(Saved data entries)
▬▬▬
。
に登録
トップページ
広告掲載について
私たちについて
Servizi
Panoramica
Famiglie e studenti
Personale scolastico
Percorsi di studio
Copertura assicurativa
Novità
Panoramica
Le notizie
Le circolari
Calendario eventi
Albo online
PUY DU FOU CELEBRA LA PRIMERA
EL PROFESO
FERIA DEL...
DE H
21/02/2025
▬▬▬
**What you need to do**
Replace every "Panoramica" in the material with "Sintesi" and leave the rest unchanged.

**Exercise solution**
。
に登録
トップページ
広告掲載について
私たちについて
Servizi
Sintesi
Famiglie e studenti
Personale scolastico
Percorsi di studio
Copertura assicurativa
Novità
Sintesi
Le notizie
Le circolari
Calendario eventi
Albo online
PUY DU FOU CELEBRA LA PRIMERA
EL PROFESO
FERIA DEL...
DE H
21/02/2025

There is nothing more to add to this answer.